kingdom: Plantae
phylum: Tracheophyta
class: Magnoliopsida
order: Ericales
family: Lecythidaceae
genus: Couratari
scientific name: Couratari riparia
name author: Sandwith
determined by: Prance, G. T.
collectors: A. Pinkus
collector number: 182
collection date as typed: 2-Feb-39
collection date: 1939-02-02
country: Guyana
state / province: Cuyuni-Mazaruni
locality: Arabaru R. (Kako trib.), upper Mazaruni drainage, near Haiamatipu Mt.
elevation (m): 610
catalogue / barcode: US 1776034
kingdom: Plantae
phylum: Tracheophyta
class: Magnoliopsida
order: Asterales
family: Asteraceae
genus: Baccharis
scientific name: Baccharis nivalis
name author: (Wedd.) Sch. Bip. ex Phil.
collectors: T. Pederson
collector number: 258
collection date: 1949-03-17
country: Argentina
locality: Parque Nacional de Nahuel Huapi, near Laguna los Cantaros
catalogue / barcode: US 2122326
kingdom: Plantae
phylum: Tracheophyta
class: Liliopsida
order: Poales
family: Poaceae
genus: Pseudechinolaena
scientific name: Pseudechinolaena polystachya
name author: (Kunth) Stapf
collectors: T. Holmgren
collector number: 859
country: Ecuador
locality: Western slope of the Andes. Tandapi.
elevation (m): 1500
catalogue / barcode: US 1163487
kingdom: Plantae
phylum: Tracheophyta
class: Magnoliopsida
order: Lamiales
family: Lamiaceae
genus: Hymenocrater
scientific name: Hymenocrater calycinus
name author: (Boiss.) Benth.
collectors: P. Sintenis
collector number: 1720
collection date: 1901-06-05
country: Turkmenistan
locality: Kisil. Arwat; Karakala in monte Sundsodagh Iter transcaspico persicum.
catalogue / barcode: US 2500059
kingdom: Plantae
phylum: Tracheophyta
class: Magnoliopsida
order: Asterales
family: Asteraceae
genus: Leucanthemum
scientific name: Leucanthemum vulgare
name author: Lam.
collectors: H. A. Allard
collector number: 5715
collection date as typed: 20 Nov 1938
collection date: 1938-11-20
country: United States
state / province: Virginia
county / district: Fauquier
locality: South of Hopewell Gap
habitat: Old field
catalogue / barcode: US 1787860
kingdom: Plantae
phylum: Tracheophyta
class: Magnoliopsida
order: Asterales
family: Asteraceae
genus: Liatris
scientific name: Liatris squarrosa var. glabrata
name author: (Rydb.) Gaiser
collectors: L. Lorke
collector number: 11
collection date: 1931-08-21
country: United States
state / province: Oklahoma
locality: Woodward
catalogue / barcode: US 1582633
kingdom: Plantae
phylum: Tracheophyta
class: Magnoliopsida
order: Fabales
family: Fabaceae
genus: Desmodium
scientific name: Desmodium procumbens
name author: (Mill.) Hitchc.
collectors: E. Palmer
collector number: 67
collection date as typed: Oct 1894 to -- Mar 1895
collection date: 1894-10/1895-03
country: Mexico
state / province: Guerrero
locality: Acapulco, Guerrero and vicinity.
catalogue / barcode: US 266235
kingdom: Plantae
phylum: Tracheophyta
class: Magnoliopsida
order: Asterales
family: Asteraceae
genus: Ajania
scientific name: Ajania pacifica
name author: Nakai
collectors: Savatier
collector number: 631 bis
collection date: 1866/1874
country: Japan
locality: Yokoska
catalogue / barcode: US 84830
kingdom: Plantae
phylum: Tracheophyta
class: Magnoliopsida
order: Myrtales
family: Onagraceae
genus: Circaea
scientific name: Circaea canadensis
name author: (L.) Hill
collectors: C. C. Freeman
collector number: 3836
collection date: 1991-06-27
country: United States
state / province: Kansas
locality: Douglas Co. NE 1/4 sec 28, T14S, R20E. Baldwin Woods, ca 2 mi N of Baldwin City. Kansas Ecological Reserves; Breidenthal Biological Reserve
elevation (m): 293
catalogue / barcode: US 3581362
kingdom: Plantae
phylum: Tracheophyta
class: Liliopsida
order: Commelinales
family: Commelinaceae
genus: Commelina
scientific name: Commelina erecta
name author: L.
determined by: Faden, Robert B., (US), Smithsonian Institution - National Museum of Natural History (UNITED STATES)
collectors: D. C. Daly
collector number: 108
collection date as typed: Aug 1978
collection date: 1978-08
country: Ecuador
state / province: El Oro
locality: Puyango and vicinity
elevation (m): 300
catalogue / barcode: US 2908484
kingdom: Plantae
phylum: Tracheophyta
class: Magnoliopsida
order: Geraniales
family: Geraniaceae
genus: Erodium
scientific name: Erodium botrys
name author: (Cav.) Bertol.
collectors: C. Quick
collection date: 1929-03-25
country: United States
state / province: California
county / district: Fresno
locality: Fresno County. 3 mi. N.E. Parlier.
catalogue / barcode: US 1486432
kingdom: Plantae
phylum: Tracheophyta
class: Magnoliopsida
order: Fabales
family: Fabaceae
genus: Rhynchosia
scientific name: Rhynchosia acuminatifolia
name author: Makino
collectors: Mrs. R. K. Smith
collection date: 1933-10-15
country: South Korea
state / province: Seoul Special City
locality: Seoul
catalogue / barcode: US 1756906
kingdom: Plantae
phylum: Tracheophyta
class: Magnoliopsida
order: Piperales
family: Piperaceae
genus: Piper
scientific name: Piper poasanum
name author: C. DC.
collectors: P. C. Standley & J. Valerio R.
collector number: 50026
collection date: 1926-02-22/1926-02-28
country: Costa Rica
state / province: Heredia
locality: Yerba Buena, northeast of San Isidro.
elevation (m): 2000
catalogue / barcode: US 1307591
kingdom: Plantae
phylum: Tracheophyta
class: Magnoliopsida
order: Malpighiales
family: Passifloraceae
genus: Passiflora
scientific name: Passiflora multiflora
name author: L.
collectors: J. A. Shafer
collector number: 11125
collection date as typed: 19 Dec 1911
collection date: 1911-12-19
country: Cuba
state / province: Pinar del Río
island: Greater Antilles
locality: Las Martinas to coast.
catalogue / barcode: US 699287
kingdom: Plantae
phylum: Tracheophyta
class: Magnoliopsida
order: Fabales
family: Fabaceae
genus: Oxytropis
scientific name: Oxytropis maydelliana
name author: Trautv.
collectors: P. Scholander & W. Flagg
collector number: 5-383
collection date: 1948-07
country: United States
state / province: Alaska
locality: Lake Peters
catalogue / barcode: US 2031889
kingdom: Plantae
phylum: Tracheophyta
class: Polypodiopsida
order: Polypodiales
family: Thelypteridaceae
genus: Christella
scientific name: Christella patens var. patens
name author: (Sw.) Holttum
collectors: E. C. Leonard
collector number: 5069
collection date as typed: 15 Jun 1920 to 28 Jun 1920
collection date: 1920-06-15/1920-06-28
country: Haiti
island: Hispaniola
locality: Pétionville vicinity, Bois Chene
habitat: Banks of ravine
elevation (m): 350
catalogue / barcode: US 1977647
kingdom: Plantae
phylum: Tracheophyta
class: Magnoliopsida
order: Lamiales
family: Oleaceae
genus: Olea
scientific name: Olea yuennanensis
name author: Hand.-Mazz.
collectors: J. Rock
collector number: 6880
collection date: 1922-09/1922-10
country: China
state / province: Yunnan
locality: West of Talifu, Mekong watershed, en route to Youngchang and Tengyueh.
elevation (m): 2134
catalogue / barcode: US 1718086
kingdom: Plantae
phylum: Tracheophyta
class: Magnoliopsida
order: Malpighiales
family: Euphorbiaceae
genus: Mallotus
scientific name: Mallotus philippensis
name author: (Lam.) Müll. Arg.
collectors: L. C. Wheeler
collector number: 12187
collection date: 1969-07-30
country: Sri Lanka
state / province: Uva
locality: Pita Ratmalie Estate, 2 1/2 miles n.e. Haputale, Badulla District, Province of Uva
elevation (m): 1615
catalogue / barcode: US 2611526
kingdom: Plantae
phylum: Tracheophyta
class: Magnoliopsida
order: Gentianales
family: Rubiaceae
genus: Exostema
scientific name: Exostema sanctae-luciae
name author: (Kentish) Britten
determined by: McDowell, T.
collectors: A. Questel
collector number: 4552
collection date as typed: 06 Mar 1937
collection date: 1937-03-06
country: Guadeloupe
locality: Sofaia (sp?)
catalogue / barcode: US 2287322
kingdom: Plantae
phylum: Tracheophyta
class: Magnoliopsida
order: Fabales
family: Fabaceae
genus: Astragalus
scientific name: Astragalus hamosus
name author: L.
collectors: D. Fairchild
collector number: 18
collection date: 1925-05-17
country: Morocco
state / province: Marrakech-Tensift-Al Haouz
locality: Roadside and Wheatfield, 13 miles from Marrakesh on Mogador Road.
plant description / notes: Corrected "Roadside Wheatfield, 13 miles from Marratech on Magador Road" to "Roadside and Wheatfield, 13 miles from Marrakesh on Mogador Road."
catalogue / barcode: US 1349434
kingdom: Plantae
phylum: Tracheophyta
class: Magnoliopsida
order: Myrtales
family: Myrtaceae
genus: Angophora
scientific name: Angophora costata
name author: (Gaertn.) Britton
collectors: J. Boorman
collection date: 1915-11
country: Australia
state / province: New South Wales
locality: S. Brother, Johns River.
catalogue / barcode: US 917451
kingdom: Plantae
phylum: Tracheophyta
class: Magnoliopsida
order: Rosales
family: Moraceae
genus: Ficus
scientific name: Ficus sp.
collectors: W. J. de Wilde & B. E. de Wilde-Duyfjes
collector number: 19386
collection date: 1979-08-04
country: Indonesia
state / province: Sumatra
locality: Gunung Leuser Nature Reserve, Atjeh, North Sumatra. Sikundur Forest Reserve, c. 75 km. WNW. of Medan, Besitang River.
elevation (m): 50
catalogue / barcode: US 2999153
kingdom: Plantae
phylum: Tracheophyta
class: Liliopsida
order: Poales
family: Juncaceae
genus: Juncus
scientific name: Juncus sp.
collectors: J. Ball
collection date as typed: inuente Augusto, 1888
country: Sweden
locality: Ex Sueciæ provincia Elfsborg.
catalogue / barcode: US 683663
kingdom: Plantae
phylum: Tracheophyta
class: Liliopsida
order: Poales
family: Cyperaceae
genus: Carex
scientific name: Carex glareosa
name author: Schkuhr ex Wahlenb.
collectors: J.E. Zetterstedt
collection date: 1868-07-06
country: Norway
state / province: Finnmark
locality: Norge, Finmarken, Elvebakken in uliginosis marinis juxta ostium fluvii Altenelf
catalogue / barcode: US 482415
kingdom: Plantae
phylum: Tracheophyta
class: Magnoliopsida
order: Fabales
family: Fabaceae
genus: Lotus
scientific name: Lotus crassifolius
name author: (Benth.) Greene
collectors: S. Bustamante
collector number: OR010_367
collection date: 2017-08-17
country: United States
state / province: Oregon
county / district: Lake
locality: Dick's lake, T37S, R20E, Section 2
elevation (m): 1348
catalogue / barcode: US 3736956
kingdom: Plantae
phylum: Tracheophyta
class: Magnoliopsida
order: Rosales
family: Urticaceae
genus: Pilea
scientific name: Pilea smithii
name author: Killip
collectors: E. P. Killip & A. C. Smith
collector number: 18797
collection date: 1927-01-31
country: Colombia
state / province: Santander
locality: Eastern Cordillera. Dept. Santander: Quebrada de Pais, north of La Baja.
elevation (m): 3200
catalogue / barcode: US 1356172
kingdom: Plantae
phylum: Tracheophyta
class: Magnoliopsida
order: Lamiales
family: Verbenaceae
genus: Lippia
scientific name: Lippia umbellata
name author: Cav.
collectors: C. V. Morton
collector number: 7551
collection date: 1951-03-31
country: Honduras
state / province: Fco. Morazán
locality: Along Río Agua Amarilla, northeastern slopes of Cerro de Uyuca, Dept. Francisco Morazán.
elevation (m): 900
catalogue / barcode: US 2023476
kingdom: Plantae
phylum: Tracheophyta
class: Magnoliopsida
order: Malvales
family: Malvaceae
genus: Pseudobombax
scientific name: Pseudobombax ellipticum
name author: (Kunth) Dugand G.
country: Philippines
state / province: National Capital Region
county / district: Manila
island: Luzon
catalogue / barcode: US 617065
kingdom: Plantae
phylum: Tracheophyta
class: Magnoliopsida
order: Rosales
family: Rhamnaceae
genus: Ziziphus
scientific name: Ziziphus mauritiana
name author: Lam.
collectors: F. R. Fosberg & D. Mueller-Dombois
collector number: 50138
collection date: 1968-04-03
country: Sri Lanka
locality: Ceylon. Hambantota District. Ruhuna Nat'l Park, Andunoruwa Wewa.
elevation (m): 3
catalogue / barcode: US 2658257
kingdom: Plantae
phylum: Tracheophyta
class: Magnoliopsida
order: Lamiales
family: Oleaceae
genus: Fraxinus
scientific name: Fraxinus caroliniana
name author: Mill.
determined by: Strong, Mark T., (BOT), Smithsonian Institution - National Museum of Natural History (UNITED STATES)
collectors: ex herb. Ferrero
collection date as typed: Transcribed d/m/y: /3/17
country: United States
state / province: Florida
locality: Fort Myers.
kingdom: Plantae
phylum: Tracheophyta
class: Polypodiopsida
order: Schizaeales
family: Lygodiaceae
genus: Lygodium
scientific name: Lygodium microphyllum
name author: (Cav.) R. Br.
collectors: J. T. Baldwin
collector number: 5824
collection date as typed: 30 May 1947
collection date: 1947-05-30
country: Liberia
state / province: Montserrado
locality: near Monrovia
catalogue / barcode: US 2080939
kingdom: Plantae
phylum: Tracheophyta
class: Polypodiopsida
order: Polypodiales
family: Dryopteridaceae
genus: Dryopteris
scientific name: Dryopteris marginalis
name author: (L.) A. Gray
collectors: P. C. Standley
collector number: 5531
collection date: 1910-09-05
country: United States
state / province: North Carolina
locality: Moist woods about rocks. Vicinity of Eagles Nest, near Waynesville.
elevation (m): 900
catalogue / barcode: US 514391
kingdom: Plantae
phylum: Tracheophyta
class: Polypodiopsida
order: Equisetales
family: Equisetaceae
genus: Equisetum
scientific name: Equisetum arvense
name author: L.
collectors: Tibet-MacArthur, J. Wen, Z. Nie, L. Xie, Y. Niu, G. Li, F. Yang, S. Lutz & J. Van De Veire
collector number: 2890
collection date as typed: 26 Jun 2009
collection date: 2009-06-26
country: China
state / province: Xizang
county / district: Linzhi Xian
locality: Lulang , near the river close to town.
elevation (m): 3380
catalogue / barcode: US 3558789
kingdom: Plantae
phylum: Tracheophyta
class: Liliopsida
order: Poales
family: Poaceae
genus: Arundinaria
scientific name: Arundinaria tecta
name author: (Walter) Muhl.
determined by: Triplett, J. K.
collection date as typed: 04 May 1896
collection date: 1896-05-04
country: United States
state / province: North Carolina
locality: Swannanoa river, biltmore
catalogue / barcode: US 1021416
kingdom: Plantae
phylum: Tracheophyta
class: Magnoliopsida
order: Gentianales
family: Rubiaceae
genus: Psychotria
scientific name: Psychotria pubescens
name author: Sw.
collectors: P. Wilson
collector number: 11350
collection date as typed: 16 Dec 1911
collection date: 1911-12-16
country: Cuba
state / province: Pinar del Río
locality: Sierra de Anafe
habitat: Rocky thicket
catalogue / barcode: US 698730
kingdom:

+---+

### Directions for this task
Convert everything in the records from the line containing "locality: South of Hopewell Gap" down to the line containing "collector number: 67" into a Markdown table with the columns Row and Line, omitting any blank lines.

### Final answer
| Row | Line |
|---|---|
| 1 | locality: South of Hopewell Gap |
| 2 | habitat: Old field |
| 3 | catalogue / barcode: US 1787860 |
| 4 | kingdom: Plantae |
| 5 | phylum: Tracheophyta |
| 6 | class: Magnoliopsida |
| 7 | order: Asterales |
| 8 | family: Asteraceae |
| 9 | genus: Liatris |
| 10 | scientific name: Liatris squarrosa var. glabrata |
| 11 | name author: (Rydb.) Gaiser |
| 12 | collectors: L. Lorke |
| 13 | collector number: 11 |
| 14 | collection date: 1931-08-21 |
| 15 | country: United States |
| 16 | state / province: Oklahoma |
| 17 | locality: Woodward |
| 18 | catalogue / barcode: US 1582633 |
| 19 | kingdom: Plantae |
| 20 | phylum: Tracheophyta |
| 21 | class: Magnoliopsida |
| 22 | order: Fabales |
| 23 | family: Fabaceae |
| 24 | genus: Desmodium |
| 25 | scientific name: Desmodium procumbens |
| 26 | name author: (Mill.) Hitchc. |
| 27 | collectors: E. Palmer |
| 28 | collector number: 67 |